Scotiabank lowers Eversource Energy stock price target on Aquarion sale denial

Published 20/11/2025, 13:46
Scotiabank lowers Eversource Energy stock price target on Aquarion sale denial

Investing.com - Scotiabank lowered its price target on Eversource Energy (NYSE:ES) to $63.00 from $64.00 on Thursday, while maintaining a Sector Underperform rating. The new target aligns closely with InvestingPro’s Fair Value assessment, which suggests the stock is slightly overvalued at its current price of $65.26.

The Connecticut Public Utilities Regulatory Authority (PURA) unanimously rejected Eversource’s planned $1.6 billion sale of its Aquarion water utility to the Aquarion Water Authority (AWA). Regulators determined the transaction was not in the public interest, despite AWA being a quasi-public entity specifically created to acquire the asset.

The failed transaction will impact Eversource’s balance sheet, as the company expected to receive $1.6 billion in cash by year-end. The utility may now need to raise additional equity capital in the absence of the sale proceeds. This raises concerns given InvestingPro data shows Eversource already operates with a significant debt burden of $29.8 billion and a debt-to-equity ratio of 1.86, while its current ratio of 0.71 indicates short-term obligations exceed liquid assets.

Scotiabank noted the rejection reinforces its view that Connecticut remains "an extremely challenging regulatory environment, possibly still the toughest in the country," despite recent changes to the commission.
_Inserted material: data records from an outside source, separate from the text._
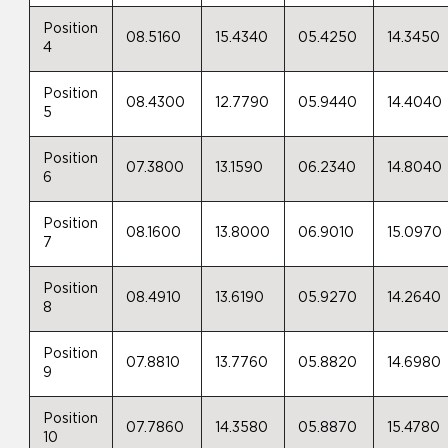
Position
08.5160
15.4340
05.4250
14.3450
4
Position
08.4300
12.7790
05.9440
14.4040
5
Position
07.3800
13.1590
06.2340
14.8040
6
Position
08.1600
13.8000
06.9010
15.0970
7
Position
08.4910
13.6190
05.9270
14.2640
8
Position
07.8810
13.7760
05.8820
14.6980
9
Position
07.7860
14.3580
05.8870
15.4780
10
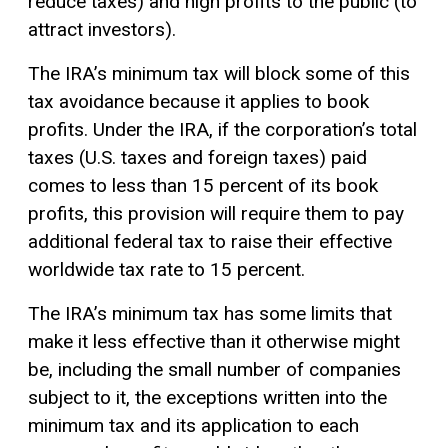
reduce taxes) and high profits to the public (to
attract investors).
The IRA’s minimum tax will block some of this
tax avoidance because it applies to book
profits. Under the IRA, if the corporation’s total
taxes (U.S. taxes and foreign taxes) paid
comes to less than 15 percent of its book
profits, this provision will require them to pay
additional federal tax to raise their effective
worldwide tax rate to 15 percent.
The IRA’s minimum tax has some limits that
make it less effective than it otherwise might
be, including the small number of companies
subject to it, the exceptions written into the
minimum tax and its application to each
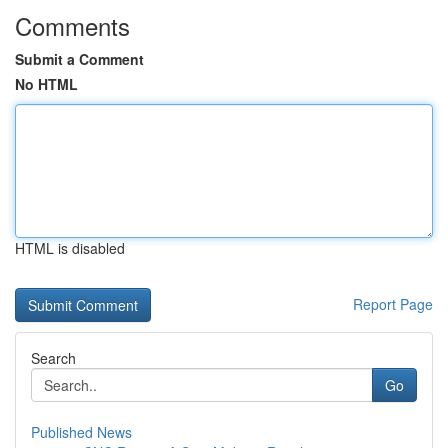
Comments
Submit a Comment
No HTML
HTML is disabled
Report Page
Search
Go
Published News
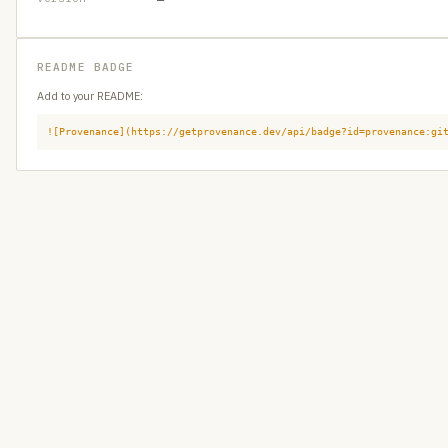
README BADGE
Add to your README:
![Provenance](https://getprovenance.dev/api/badge?id=provenance:gi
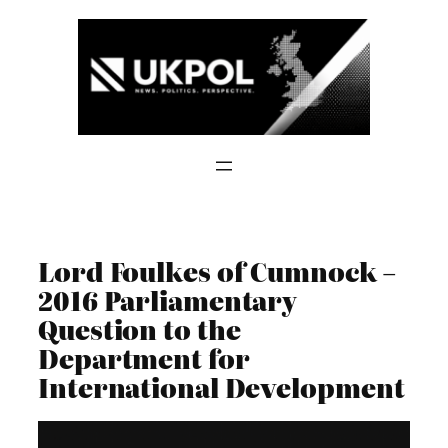
Skip
to
content
Lord Foulkes of Cumnock –
2016 Parliamentary
Question to the
Department for
International Development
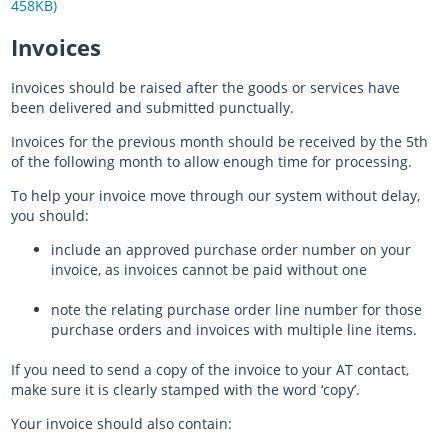
458KB)
Invoices
Invoices should be raised after the goods or services have
been delivered and submitted punctually.
Invoices for the previous month should be received by the 5th
of the following month to allow enough time for processing.
To help your invoice move through our system without delay,
you should:
include an approved purchase order number on your
invoice, as invoices cannot be paid without one
note the relating purchase order line number for those
purchase orders and invoices with multiple line items.
If you need to send a copy of the invoice to your AT contact,
make sure it is clearly stamped with the word ‘copy’.
Your invoice should also contain:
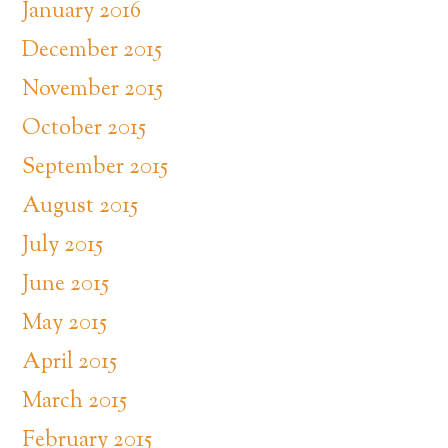
January 2016
December 2015
November 2015
October 2015
September 2015
August 2015
July 2015
June 2015
May 2015
April 2015
March 2015
February 2015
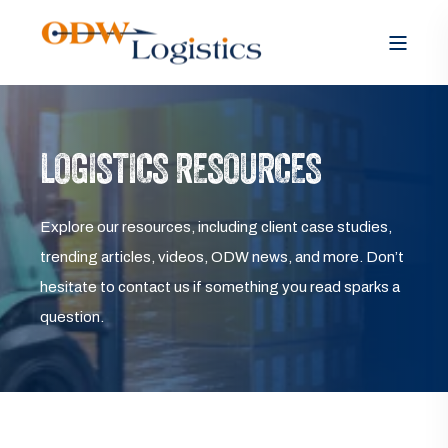
LOGISTICS RESOURCES
Explore our resources, including client case studies,
trending articles, videos, ODW news, and more. Don’t
hesitate to contact us if something you read sparks a
question.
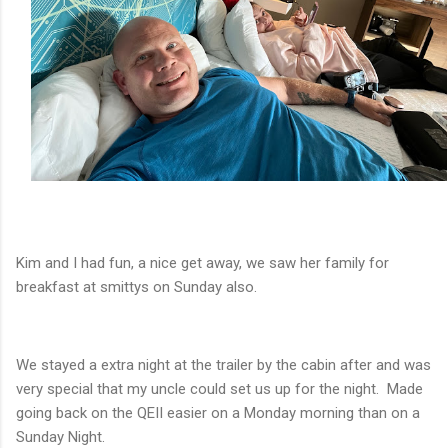
Kim and I had fun, a nice get away, we saw her family for
breakfast at smittys on Sunday also.
We stayed a extra night at the trailer by the cabin after and was
very special that my uncle could set us up for the night. Made
going back on the QEII easier on a Monday morning than on a
Sunday Night.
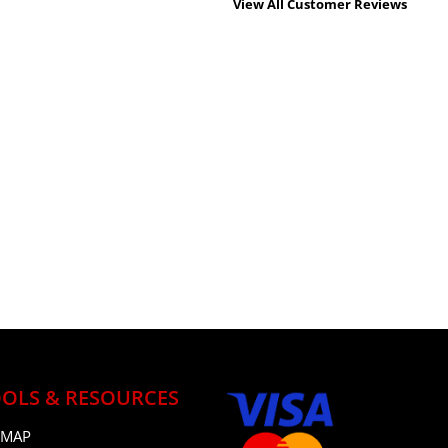
View All Customer Reviews
OLS & RESOURCES
 MAP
The firm also expressed concerns about Massachusetts regulatory developments and Eversource’s exposure to offshore wind cost overruns.

Eversource Energy remains Scotiabank’s "least favorite regulated utility stock," with the firm stating that "despite the cheap valuation, we continue to believe that things can get worse before they get better."

In other recent news, Eversource Energy reported its third-quarter earnings, with earnings per share reaching $1.19. This figure matched Scotiabank’s estimate and exceeded the general market consensus of $1.15. Despite this, Scotiabank maintained a Sector Underperform rating but increased its price target for Eversource to $64.00 from $55.00. In another development, Eversource Energy faced a setback when the Connecticut Public Utilities Regulatory Authority unanimously rejected its proposal to sell the Aquarion Water Company subsidiary. This decision was based on concerns about managerial responsibility and governance. Following this, Mizuho downgraded Eversource Energy from Outperform to Neutral, adjusting the price target to $68.00 from $81.00, due to regulatory concerns in Connecticut. Additionally, Eversource’s Q2 2025 results showed a slight increase in earnings per share to $0.96, compared to $0.95 in the previous year. The company reaffirmed its full-year earnings guidance, projecting a range between $4.67 and $4.82 per share.